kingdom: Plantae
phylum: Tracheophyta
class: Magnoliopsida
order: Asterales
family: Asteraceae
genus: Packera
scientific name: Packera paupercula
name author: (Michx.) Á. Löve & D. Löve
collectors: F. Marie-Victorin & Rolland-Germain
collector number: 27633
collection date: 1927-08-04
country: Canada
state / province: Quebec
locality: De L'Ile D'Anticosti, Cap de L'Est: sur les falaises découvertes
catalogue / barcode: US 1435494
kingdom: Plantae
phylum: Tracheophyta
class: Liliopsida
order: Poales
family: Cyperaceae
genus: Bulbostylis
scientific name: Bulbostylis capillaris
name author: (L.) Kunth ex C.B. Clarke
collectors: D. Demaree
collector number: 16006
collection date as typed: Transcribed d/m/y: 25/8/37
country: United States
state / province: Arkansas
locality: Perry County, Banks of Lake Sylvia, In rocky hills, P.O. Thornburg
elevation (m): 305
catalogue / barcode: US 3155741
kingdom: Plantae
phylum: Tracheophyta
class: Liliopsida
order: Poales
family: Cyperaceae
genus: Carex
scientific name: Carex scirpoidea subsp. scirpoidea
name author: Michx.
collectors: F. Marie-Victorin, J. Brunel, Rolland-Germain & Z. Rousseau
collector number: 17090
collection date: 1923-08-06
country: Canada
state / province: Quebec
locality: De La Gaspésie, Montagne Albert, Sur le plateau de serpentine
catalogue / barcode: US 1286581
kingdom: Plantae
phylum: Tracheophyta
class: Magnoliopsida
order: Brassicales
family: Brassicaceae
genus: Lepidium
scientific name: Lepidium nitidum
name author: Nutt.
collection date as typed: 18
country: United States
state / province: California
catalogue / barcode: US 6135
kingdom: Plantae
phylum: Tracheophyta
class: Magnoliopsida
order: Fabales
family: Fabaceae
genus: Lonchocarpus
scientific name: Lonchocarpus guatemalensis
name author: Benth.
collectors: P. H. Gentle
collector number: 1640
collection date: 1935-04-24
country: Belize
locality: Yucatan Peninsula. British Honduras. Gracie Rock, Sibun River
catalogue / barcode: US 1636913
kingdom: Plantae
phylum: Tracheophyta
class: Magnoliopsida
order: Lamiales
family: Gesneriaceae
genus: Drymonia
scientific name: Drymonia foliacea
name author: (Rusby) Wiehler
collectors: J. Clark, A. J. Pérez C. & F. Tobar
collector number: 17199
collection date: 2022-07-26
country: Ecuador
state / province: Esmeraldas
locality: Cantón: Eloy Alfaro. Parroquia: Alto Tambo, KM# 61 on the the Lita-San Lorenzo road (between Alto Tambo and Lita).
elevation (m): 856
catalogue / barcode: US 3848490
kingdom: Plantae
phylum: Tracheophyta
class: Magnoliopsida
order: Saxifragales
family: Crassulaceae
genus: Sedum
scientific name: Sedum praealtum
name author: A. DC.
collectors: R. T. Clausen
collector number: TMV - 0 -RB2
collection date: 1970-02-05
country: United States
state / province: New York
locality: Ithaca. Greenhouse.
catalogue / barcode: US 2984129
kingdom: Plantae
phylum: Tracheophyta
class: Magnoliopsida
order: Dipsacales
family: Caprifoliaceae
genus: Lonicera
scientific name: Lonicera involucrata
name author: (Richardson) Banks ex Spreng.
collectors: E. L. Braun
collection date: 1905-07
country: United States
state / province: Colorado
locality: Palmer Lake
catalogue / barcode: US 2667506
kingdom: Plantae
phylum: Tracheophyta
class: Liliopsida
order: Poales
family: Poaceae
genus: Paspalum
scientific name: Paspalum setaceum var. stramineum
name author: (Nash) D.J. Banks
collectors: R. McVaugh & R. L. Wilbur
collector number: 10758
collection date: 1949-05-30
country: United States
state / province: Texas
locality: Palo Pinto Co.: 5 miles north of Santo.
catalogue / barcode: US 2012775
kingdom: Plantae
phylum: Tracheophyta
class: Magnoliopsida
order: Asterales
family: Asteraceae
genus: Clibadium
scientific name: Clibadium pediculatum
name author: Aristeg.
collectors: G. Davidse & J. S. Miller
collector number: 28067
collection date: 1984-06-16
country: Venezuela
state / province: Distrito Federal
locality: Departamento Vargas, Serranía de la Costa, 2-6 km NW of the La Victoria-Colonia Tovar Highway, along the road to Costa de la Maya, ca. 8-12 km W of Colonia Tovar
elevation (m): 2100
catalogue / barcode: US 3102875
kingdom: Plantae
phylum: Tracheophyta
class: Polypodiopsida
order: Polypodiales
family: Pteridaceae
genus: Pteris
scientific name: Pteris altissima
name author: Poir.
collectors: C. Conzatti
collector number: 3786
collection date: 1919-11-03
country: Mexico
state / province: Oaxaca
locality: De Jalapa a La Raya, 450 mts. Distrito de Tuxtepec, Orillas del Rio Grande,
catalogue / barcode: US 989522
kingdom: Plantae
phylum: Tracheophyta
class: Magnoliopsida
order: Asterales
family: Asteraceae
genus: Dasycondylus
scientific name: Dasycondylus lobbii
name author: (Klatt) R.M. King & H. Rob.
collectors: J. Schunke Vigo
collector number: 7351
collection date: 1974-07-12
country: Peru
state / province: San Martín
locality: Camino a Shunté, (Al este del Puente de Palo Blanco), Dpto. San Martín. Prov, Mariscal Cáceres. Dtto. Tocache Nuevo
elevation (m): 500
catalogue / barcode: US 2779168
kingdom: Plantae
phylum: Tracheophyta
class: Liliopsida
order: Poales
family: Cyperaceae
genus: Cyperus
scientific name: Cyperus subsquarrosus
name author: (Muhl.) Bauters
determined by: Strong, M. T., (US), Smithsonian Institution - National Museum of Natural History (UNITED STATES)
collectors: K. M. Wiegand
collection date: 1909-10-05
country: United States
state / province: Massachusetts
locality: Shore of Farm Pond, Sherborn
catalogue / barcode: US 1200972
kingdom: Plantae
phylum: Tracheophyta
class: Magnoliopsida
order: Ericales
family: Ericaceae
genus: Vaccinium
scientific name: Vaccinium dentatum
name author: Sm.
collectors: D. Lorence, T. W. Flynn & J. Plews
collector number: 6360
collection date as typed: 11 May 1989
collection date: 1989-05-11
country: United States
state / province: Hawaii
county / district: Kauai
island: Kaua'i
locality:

★ ★ ★ ★ ★ ★ ★

Problem: Copy out all of the records above word for word, keeping every line as it stands.

Written solution:
kingdom: Plantae
phylum: Tracheophyta
class: Magnoliopsida
order: Asterales
family: Asteraceae
genus: Packera
scientific name: Packera paupercula
name author: (Michx.) Á. Löve & D. Löve
collectors: F. Marie-Victorin & Rolland-Germain
collector number: 27633
collection date: 1927-08-04
country: Canada
state / province: Quebec
locality: De L'Ile D'Anticosti, Cap de L'Est: sur les falaises découvertes
catalogue / barcode: US 1435494
kingdom: Plantae
phylum: Tracheophyta
class: Liliopsida
order: Poales
family: Cyperaceae
genus: Bulbostylis
scientific name: Bulbostylis capillaris
name author: (L.) Kunth ex C.B. Clarke
collectors: D. Demaree
collector number: 16006
collection date as typed: Transcribed d/m/y: 25/8/37
country: United States
state / province: Arkansas
locality: Perry County, Banks of Lake Sylvia, In rocky hills, P.O. Thornburg
elevation (m): 305
catalogue / barcode: US 3155741
kingdom: Plantae
phylum: Tracheophyta
class: Liliopsida
order: Poales
family: Cyperaceae
genus: Carex
scientific name: Carex scirpoidea subsp. scirpoidea
name author: Michx.
collectors: F. Marie-Victorin, J. Brunel, Rolland-Germain & Z. Rousseau
collector number: 17090
collection date: 1923-08-06
country: Canada
state / province: Quebec
locality: De La Gaspésie, Montagne Albert, Sur le plateau de serpentine
catalogue / barcode: US 1286581
kingdom: Plantae
phylum: Tracheophyta
class: Magnoliopsida
order: Brassicales
family: Brassicaceae
genus: Lepidium
scientific name: Lepidium nitidum
name author: Nutt.
collection date as typed: 18
country: United States
state / province: California
catalogue / barcode: US 6135
kingdom: Plantae
phylum: Tracheophyta
class: Magnoliopsida
order: Fabales
family: Fabaceae
genus: Lonchocarpus
scientific name: Lonchocarpus guatemalensis
name author: Benth.
collectors: P. H. Gentle
collector number: 1640
collection date: 1935-04-24
country: Belize
locality: Yucatan Peninsula. British Honduras. Gracie Rock, Sibun River
catalogue / barcode: US 1636913
kingdom: Plantae
phylum: Tracheophyta
class: Magnoliopsida
order: Lamiales
family: Gesneriaceae
genus: Drymonia
scientific name: Drymonia foliacea
name author: (Rusby) Wiehler
collectors: J. Clark, A. J. Pérez C. & F. Tobar
collector number: 17199
collection date: 2022-07-26
country: Ecuador
state / province: Esmeraldas
locality: Cantón: Eloy Alfaro. Parroquia: Alto Tambo, KM# 61 on the the Lita-San Lorenzo road (between Alto Tambo and Lita).
elevation (m): 856
catalogue / barcode: US 3848490
kingdom: Plantae
phylum: Tracheophyta
class: Magnoliopsida
order: Saxifragales
family: Crassulaceae
genus: Sedum
scientific name: Sedum praealtum
name author: A. DC.
collectors: R. T. Clausen
collector number: TMV - 0 -RB2
collection date: 1970-02-05
country: United States
state / province: New York
locality: Ithaca. Greenhouse.
catalogue / barcode: US 2984129
kingdom: Plantae
phylum: Tracheophyta
class: Magnoliopsida
order: Dipsacales
family: Caprifoliaceae
genus: Lonicera
scientific name: Lonicera involucrata
name author: (Richardson) Banks ex Spreng.
collectors: E. L. Braun
collection date: 1905-07
country: United States
state / province: Colorado
locality: Palmer Lake
catalogue / barcode: US 2667506
kingdom: Plantae
phylum: Tracheophyta
class: Liliopsida
order: Poales
family: Poaceae
genus: Paspalum
scientific name: Paspalum setaceum var. stramineum
name author: (Nash) D.J. Banks
collectors: R. McVaugh & R. L. Wilbur
collector number: 10758
collection date: 1949-05-30
country: United States
state / province: Texas
locality: Palo Pinto Co.: 5 miles north of Santo.
catalogue / barcode: US 2012775
kingdom: Plantae
phylum: Tracheophyta
class: Magnoliopsida
order: Asterales
family: Asteraceae
genus: Clibadium
scientific name: Clibadium pediculatum
name author: Aristeg.
collectors: G. Davidse & J. S. Miller
collector number: 28067
collection date: 1984-06-16
country: Venezuela
state / province: Distrito Federal
locality: Departamento Vargas, Serranía de la Costa, 2-6 km NW of the La Victoria-Colonia Tovar Highway, along the road to Costa de la Maya, ca. 8-12 km W of Colonia Tovar
elevation (m): 2100
catalogue / barcode: US 3102875
kingdom: Plantae
phylum: Tracheophyta
class: Polypodiopsida
order: Polypodiales
family: Pteridaceae
genus: Pteris
scientific name: Pteris altissima
name author: Poir.
collectors: C. Conzatti
collector number: 3786
collection date: 1919-11-03
country: Mexico
state / province: Oaxaca
locality: De Jalapa a La Raya, 450 mts. Distrito de Tuxtepec, Orillas del Rio Grande,
catalogue / barcode: US 989522
kingdom: Plantae
phylum: Tracheophyta
class: Magnoliopsida
order: Asterales
family: Asteraceae
genus: Dasycondylus
scientific name: Dasycondylus lobbii
name author: (Klatt) R.M. King & H. Rob.
collectors: J. Schunke Vigo
collector number: 7351
collection date: 1974-07-12
country: Peru
state / province: San Martín
locality: Camino a Shunté, (Al este del Puente de Palo Blanco), Dpto. San Martín. Prov, Mariscal Cáceres. Dtto. Tocache Nuevo
elevation (m): 500
catalogue / barcode: US 2779168
kingdom: Plantae
phylum: Tracheophyta
class: Liliopsida
order: Poales
family: Cyperaceae
genus: Cyperus
scientific name: Cyperus subsquarrosus
name author: (Muhl.) Bauters
determined by: Strong, M. T., (US), Smithsonian Institution - National Museum of Natural History (UNITED STATES)
collectors: K. M. Wiegand
collection date: 1909-10-05
country: United States
state / province: Massachusetts
locality: Shore of Farm Pond, Sherborn
catalogue / barcode: US 1200972
kingdom: Plantae
phylum: Tracheophyta
class: Magnoliopsida
order: Ericales
family: Ericaceae
genus: Vaccinium
scientific name: Vaccinium dentatum
name author: Sm.
collectors: D. Lorence, T. W. Flynn & J. Plews
collector number: 6360
collection date as typed: 11 May 1989
collection date: 1989-05-11
country: United States
state / province: Hawaii
county / district: Kauai
island: Kaua'i
locality:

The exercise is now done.